Sal Tharani - Analyst
Thanks. Can you give us some color on your business you acquired in Puerto Rico in terms of size? And in terms of are you the largest, other competitors, and what are you doing with the scrap over there, who are you sending it to?
Tamara Lundgren - CEO
Well, we can -- what we bought in January at 2009 now was an operation that had several facilities, plus a shredder. It is the largest operation in Puerto Rico. And we have been -- I don't think we identified where we sell, sell our scraps specifically from any of our sites. But it is an East Coast -- it is an East Coast site, so it sells similarly to our other East Coast operations.
Sal Tharani - Analyst
What size is that?
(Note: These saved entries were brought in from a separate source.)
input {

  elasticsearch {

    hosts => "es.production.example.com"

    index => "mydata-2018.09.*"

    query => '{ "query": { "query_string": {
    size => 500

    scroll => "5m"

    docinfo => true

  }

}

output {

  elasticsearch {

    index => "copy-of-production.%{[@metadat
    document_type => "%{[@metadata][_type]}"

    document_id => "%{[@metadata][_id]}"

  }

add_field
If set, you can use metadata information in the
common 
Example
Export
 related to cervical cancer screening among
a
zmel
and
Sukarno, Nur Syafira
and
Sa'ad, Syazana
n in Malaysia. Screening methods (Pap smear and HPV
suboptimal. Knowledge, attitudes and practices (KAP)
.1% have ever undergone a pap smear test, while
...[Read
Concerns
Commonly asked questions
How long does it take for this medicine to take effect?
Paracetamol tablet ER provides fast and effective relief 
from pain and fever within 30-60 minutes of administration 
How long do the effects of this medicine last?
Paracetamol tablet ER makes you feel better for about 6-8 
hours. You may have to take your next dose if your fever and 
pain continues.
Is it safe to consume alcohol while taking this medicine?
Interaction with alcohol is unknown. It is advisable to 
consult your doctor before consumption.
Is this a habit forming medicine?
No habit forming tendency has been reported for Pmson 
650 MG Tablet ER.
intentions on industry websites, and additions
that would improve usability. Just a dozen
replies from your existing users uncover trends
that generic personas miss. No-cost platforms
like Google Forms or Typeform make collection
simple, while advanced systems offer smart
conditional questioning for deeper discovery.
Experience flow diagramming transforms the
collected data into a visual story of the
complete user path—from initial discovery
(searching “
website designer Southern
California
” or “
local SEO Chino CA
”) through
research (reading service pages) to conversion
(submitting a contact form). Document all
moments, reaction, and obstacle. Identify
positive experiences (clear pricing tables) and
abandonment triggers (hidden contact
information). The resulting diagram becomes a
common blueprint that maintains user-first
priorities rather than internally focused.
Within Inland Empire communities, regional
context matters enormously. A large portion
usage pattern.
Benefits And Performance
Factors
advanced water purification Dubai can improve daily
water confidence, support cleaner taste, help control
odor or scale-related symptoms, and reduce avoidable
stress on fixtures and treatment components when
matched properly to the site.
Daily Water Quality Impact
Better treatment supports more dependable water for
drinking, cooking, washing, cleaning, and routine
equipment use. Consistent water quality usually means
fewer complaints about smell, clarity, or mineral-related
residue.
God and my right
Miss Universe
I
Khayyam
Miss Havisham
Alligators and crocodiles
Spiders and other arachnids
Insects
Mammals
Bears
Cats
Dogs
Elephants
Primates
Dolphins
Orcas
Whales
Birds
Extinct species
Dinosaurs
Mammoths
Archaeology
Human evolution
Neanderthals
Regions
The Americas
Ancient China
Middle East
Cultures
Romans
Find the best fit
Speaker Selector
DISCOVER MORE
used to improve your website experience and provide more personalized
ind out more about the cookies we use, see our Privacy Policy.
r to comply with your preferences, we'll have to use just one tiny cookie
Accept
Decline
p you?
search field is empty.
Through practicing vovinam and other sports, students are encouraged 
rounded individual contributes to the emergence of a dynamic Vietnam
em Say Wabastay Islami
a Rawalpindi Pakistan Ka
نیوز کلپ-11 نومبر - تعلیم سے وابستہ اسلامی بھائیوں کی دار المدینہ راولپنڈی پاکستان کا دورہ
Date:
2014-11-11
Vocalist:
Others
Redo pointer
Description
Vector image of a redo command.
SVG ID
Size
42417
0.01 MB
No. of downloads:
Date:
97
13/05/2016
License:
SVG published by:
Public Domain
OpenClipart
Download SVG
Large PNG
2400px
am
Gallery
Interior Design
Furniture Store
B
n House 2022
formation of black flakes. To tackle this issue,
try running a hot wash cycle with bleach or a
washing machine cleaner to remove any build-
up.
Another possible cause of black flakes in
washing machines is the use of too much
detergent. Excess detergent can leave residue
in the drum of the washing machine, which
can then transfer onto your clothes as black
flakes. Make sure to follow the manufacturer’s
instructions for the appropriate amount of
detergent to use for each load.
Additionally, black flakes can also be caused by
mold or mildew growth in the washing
Could you quantify what kind of volume that place can generate?
Tamara Lundgren - CEO
Sal, we don't disclose that on a site by site basis.
Sal Tharani - Analyst
That's fine. And in terms of historically West Coast has always been better for you in terms of less competition and buying prices better. Is Puerto Rico something similar to that, or is it more of an East Coast type or a more competitive region?
Tamara Lundgren - CEO
I think in terms of sales markets, it's much more similar to the East Coast. It is part of the East Coast sales network versus the West Coast.
Sal Tharani - Analyst
Okay, and I know you mentioned that the growth was going to come from, but there was news that recently that there is a steel mill being considered -- I think a rebar mill in Puerto Rico. Would that be of interest to you or that would that change any dynamics of your scrap over there?
Tamara Lundgren - CEO
Again, we don't comment on specific companies that are in the market discussing acquisitions or greenfield developments. What I will say is that we are the largest scrap operator on the island.
Sal Tharani - Analyst
Okay. Thank you very much.
Operator
Thank you. I would now like to turn the program back over to our speakers for any closing remarks.
Tamara Lundgren - CEO
Well, thank you, everyone, for joining our call today. We look forward to speaking with you in June.
Operator
Ladies and gentlemen, this does conclude today's program. Thank you for your participation, and have a wonderful day. Attendees, you may log off at this time.